Besides the atmosphere and oceans warming, extreme events such as floods, droughts and heat waves are becoming more frequent and intense. The seasons are ahead and behind and the climatic variability of the average conditions continues to grow, both locally and globally.
If sea temperatures and invasive species continue to increase, current efforts to reduce fishing may not be enough to recover the fishery resources of native species such as hake.
Xavier Corrales, of the CSIC Institute of Marine Sciences, has just published a study concerning this problem in Scientific Reports.
According to this study, scientists have evaluated reducing fishing pressure effects in different possible future scenarios. In order to achieve this, they have used a calibrated ecological model based on the Eastern Mediterranean, and have evaluated their response to three variables:
- Temperature increase
- Changes in fishing pressure
- Increase in invasive species.
First, they have evaluated the ecosystem response to each of these three variables, independently, and then they have combined them to simulate a total of 11 future scenarios.
What happens in this future scenarios?
When the fishing effort is reduced with the current temperature, the model predicts the recovery of some highly exploited species. However as soon as the future temperature increases, some native species collapse, while invasive species expand.

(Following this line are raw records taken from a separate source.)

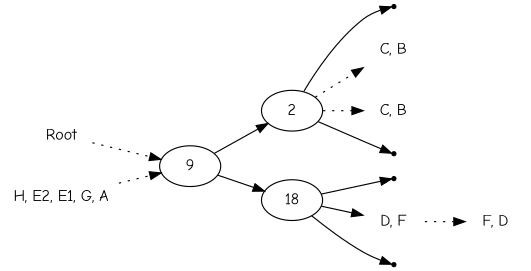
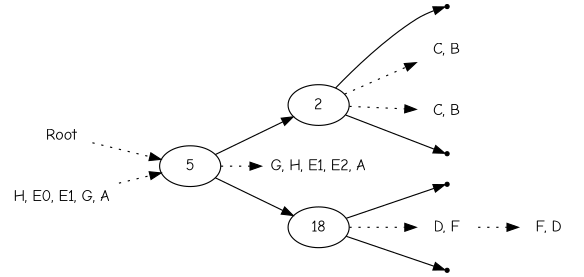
  digraph {
    fontname="Comic Neue"
    rankdir=LR
    node [fontname="Comic Neue" shape=plaintext]
    edge [fontname="Comic Neue" style=dotted]
    n1 [label=Root]
-   n2 [label=9 shape=""]
+   n2 [label=5 shape=""]
    n3 [label=2 shape=""]
+   n4 [label="G, H, E1, E2, A"]
    n5 [label=18 shape=""]
    leaf0 [shape=point]
    n7 [label="C, B"]
    n8 [label="C, B"]
    leaf1 [shape=point]
-   n10 [label="H, E2, E1, G, A"]
+   n10 [label="H, E0, E1, G, A"]
    leaf2 [shape=point]
    n12 [label="D, F"]
    leaf3 [shape=point]
    n14 [label="F, D"]
    n1 -> n2
    n2 -> n3 [style=""]
+   n2 -> n4
    n2 -> n5 [style=""]
    n3 -> leaf0 [style=""]
    n3 -> n7
    n3 -> n8
    n3 -> leaf1 [style=""]
    n5 -> leaf2 [style=""]
-   n5 -> n12 [style=solid]
+   n5 -> n12
    n5 -> leaf3 [style=""]
    n10 -> n2
    n12 -> n14
  }
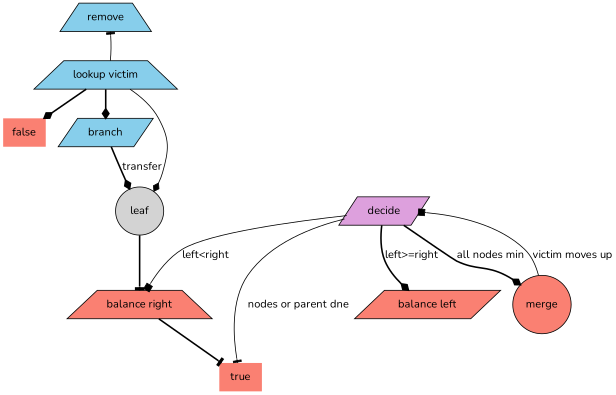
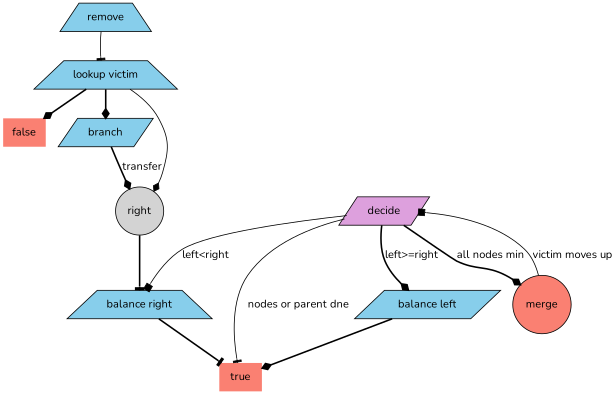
  digraph {
    fontname=Nunito
    node [fillcolor=skyblue fontname=Nunito shape=trapezium style=filled]
    edge [arrowhead=diamond fontname=Nunito style=bold]
    remove [style="none,filled"]
    n2 [label="lookup victim"]
    false [fillcolor=salmon shape=none style="none,filled"]
    branch [shape=parallelogram]
-   leaf [fillcolor=lightgrey shape=circle]
-   n6 [fillcolor=salmon label="balance right"]
+   leaf [fillcolor=lightgrey shape=circle label=right]
+   n6 [label="balance right"]
    decide [fillcolor=plum shape=parallelogram]
    true [fillcolor=salmon shape=none style="none,filled"]
-   n9 [fillcolor=salmon label="balance left" shape=parallelogram]
+   n9 [label="balance left" shape=parallelogram]
    merge [fillcolor=salmon shape=circle]
-   n2 -> remove [arrowhead=tee style=solid]
+   remove -> n2 [arrowhead=tee style=solid]
    n2 -> false
    n2 -> branch
    n2 -> leaf [style=solid]
    branch -> leaf [label=transfer]
    leaf -> n6 [arrowhead=tee]
    n6 -> true [arrowhead=tee]
    decide -> n6 [arrowhead=box label="left<right" style=solid]
    decide -> true [arrowhead=tee label="nodes or parent dne" style=solid]
    decide -> n9 [label="left>=right"]
    decide -> merge [label="all nodes min"]
+   n9 -> true
    merge -> decide [arrowhead=box label="victim moves up" style=solid]
  }
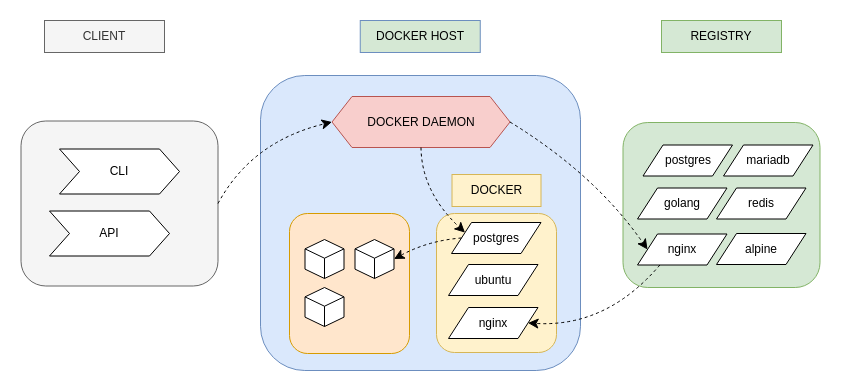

The results show that in the future all the benefits of reducing fishing can be overshadowed by the expected temperature increases. Taking into account the intermediate hypothesis of climate change (not very pessimistic but not very optimistic).
Xavier Corrales explain “Our study raises awareness in sustainability limits and how current efforts may be insufficient to mitigate the effects of climate change and invasive species in the future”
The problem according to Xavier Corrales “An ecosystem, when more stressed (by fishing, invasive species and temperature), is more vulnerable and less resilient. “
Similar to the Red Sea
What the scientists have used is a model of the eastern Mediterranean since it is the area where some of these impacts are most accentuated. Xavier Corrales clarifies: “In the Eastern Mediterranean there are many species from the Red Sea that have come through the Suez Canal, there is a high impact of fishing, the environmental conditions are extreme and there is a greater increase in temperature than in the Western Mediterranean. “
Xavier Corrales thinks that, as a result, the rise in temperature facilitates the entry and expansion of invasive species and strongly impacts the populations and ecosystems of the entire Mediterranean.
Furthermore, Corrales explains “The Mediterranean is going through a meridionalization and tropicalization process both in the north and south respectively, because of the expansion to the north of thermophilic species and the introduction of invasive species (mostly of tropical origin). “
Several countries and universities have participated in this study Institute of Limnological and Oceanographic Research (Israel), the University of Tel Aviv ( Israel) and the University of Haifa (Israel), the scientific association Ecopath International Initiative (Spain), the Scottish Marine Institute (UK), the European Marine Board (Belgium).